-------- GIVEN RECORDS --------
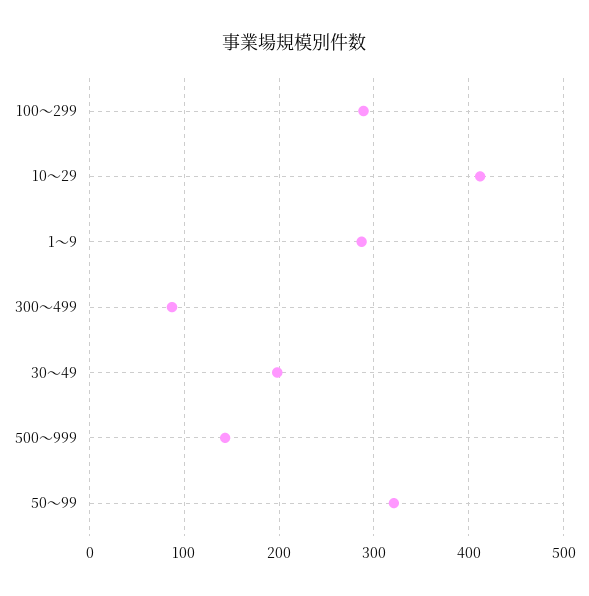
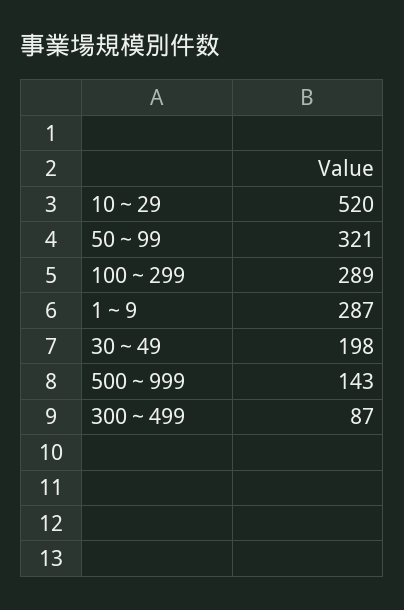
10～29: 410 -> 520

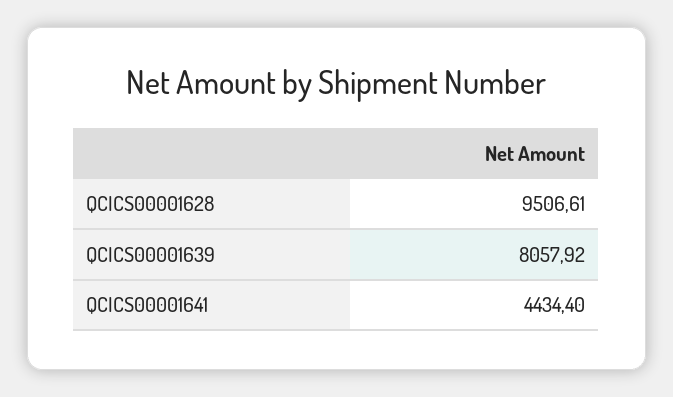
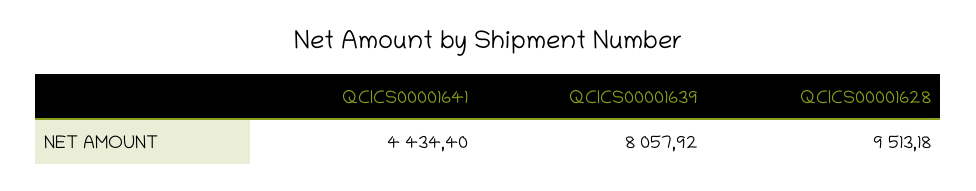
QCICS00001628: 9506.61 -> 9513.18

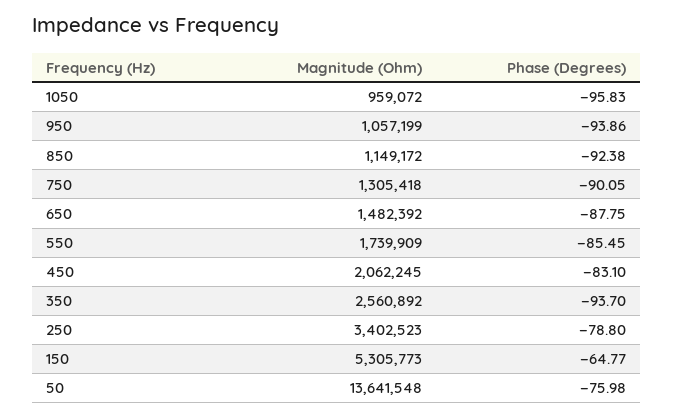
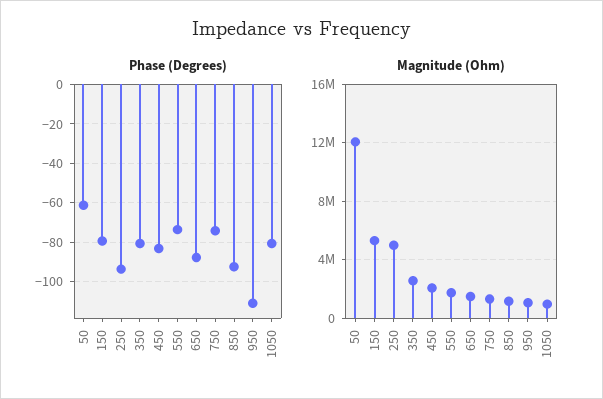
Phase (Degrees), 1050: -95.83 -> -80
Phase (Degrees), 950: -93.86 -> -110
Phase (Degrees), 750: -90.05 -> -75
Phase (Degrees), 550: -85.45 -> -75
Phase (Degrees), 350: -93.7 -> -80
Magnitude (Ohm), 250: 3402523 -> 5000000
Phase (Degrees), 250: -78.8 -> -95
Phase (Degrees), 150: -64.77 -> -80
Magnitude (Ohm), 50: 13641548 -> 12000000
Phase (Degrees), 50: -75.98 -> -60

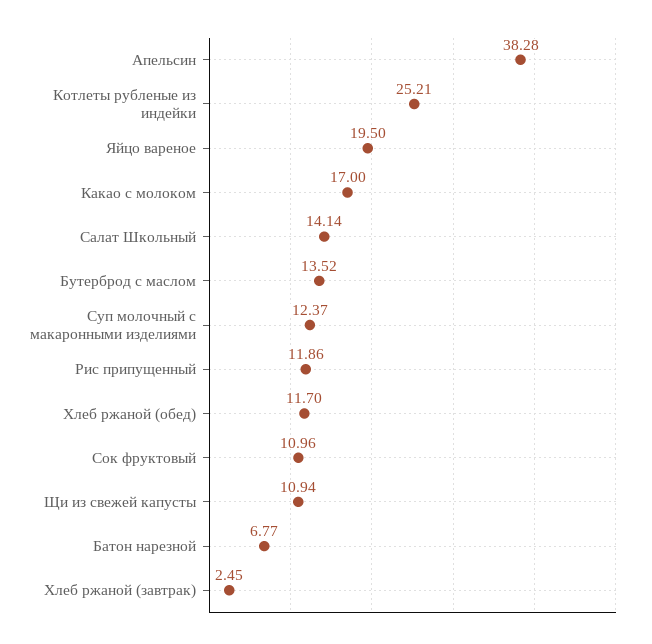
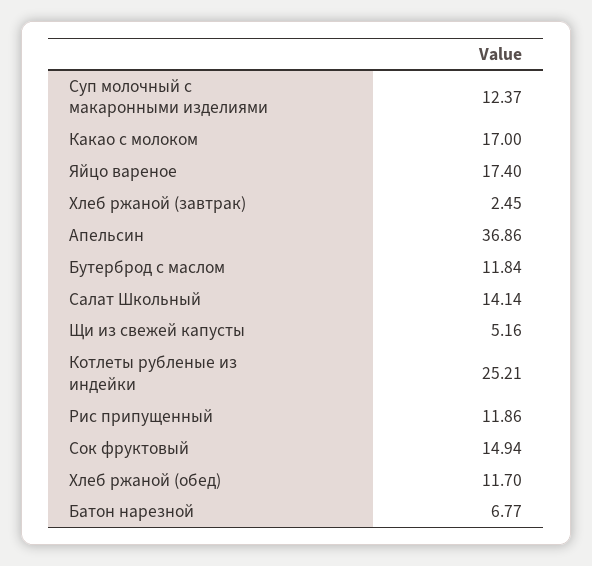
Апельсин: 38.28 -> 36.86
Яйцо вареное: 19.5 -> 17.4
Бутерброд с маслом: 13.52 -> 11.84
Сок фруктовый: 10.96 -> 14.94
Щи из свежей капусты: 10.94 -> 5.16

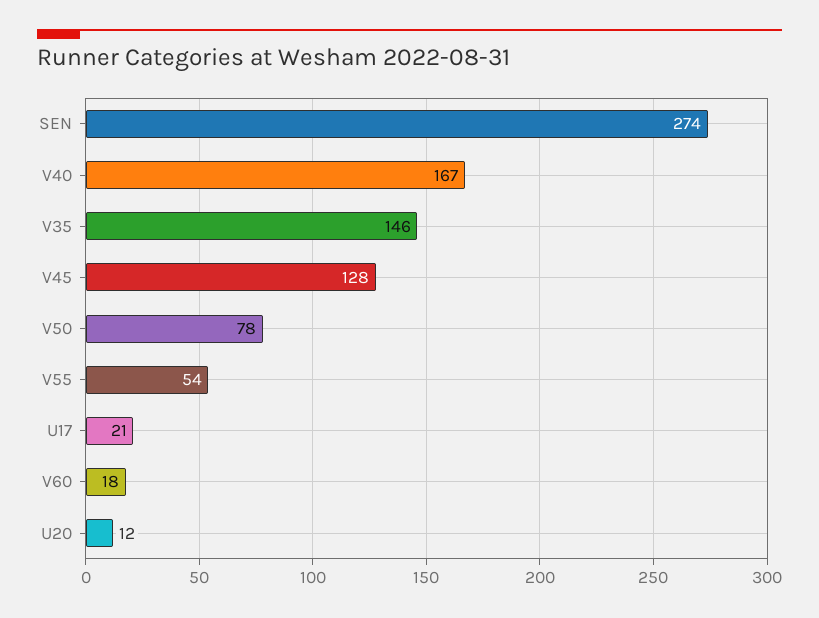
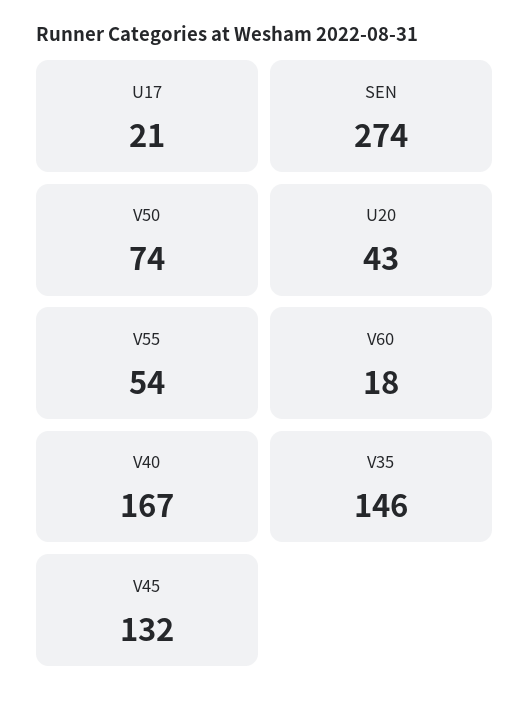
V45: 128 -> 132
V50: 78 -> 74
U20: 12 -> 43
--------
= AIM OF THE TASK =
Please find every line in the records that contains the word "Degrees", and copy it out.

= TASK ANSWER =
Phase (Degrees), 1050: -95.83 -> -80
Phase (Degrees), 950: -93.86 -> -110
Phase (Degrees), 750: -90.05 -> -75
Phase (Degrees), 550: -85.45 -> -75
Phase (Degrees), 350: -93.7 -> -80
Phase (Degrees), 250: -78.8 -> -95
Phase (Degrees), 150: -64.77 -> -80
Phase (Degrees), 50: -75.98 -> -60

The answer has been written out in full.